**Problems to work on**
1. Using the blog post about a new job, decide whether each statement agrees with it: (a) The writer has worked in food service for about four years. (b) The writer usually eats early in the morning. (c) The new job is work from home until April or until things calm down with covid. Answer yes or no for each and quote the words of the post that settle it.
2. Answer these questions from the blog post about a new job:
(a) What date appears at the top of the post?
(b) Which shifts does the writer mostly work?
(c) Until when will the new job be work from home?
3. Copy everything in the blog post about a new job from "Sunday, November 22, 2020" down to "four freaking years.".

**Document text**
***
Sunday, November 22, 2020

I got a new job and I’m so excited about it for so many reasons!!

I recently landed a new job. I have so many reasons to be excited, but several are tied to my journey.

I’ve worked in the food service industry as customer service/delivery driver for about four years now. I work mostly evening and night shift. This creates quite the chaotic eating schedule, and it’s been this way for four freaking years.

I struggled for so long to find a routine. And I struggle now. Especially when it’s late and I’m tired and I need food NOW. On top of that, I’m surrounded by fatty delicious carb heaven, all the time.

I sleep most of my day so I don’t eat until after noon generally and eat most of my food around evening time. I know, it’s a miracle I’ve lost the weight.

Now I’m moving to more normal hours! I can finally start eating at normal times. On top of that, my job is work from home until April or until things calm down in my state with covid. I’ll be home all day, this allows a lot more planning for meals at home, and less opportunity to buy a fast food meal or something at the gas station.
***
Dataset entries
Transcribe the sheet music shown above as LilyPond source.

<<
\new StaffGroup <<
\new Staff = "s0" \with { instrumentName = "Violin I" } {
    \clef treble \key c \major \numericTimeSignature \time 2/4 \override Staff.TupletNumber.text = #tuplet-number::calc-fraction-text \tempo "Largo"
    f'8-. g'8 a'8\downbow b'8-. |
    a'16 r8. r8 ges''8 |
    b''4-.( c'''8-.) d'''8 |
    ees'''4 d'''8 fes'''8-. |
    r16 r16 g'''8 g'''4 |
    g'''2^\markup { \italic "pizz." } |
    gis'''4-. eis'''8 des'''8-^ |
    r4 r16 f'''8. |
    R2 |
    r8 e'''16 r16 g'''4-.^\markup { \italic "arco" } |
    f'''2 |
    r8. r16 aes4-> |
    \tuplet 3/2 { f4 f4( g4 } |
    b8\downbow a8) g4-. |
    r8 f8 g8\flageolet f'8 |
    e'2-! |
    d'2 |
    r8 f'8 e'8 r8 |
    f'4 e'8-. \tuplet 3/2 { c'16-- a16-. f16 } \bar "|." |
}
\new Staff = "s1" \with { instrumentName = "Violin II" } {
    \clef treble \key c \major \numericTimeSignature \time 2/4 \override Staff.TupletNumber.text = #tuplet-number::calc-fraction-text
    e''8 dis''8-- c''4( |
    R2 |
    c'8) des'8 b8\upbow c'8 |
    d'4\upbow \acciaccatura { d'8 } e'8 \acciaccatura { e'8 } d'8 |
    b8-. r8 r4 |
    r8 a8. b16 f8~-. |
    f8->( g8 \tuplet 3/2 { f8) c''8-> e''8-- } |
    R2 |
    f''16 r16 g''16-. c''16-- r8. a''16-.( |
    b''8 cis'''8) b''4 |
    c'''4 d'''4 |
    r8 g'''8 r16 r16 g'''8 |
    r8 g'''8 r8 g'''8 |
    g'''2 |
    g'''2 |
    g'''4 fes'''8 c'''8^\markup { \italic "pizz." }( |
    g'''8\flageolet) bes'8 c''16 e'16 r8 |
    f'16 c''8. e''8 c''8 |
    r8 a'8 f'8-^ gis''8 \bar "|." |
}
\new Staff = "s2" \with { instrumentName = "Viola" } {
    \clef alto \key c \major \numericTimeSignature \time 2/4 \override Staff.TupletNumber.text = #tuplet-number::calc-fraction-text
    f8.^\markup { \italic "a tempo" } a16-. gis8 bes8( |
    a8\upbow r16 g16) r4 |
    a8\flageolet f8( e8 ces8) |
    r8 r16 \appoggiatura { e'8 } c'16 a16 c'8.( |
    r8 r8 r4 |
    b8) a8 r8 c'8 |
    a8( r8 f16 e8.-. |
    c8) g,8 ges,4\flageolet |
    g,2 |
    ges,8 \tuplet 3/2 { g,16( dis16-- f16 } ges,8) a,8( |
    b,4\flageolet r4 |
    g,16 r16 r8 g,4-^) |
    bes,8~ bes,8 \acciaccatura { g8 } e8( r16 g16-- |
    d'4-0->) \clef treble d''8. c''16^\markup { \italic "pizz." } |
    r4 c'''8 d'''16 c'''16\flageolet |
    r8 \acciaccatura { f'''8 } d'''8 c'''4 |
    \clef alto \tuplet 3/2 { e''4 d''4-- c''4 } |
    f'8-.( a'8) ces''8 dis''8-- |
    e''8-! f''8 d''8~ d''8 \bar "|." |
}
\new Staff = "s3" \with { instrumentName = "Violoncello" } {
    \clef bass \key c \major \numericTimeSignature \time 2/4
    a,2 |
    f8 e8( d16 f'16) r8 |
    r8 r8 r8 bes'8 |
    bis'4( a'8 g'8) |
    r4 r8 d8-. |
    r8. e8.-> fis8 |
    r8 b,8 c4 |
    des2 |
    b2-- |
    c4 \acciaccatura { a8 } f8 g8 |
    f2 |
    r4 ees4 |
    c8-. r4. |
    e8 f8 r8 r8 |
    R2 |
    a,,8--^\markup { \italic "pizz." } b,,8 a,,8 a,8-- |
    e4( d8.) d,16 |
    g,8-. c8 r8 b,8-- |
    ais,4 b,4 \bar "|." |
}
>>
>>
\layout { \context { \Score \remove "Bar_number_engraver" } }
***
**Solutions below**
1.
(a) Yes: "I’ve worked in the food service industry as customer service/delivery driver for about four years now."
(b) No: "I don’t eat until after noon generally"
(c) Yes: "my job is work from home until April or until things calm down in my state with covid."

2.
(a) Sunday, November 22, 2020
(b) Evening and night shift
(c) Until April or until things calm down in the writer's state with covid

3.
Sunday, November 22, 2020

I got a new job and I’m so excited about it for so many reasons!!

I recently landed a new job. I have so many reasons to be excited, but several are tied to my journey.

I’ve worked in the food service industry as customer service/delivery driver for about four years now. I work mostly evening and night shift. This creates quite the chaotic eating schedule, and it’s been this way for four freaking years.